● **Assigned task**
What is needed is an exact copy of the line with "66 149 2.81" and all lines that follow it in the entries below, the last line included.
━━ Source information
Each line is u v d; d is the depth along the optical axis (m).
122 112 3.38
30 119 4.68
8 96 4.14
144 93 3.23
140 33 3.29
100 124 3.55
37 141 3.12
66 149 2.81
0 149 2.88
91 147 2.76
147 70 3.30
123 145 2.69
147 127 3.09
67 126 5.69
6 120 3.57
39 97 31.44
━━━━
● **The completed task**
66 149 2.81
0 149 2.88
91 147 2.76
147 70 3.30
123 145 2.69
147 127 3.09
67 126 5.69
6 120 3.57
39 97 31.44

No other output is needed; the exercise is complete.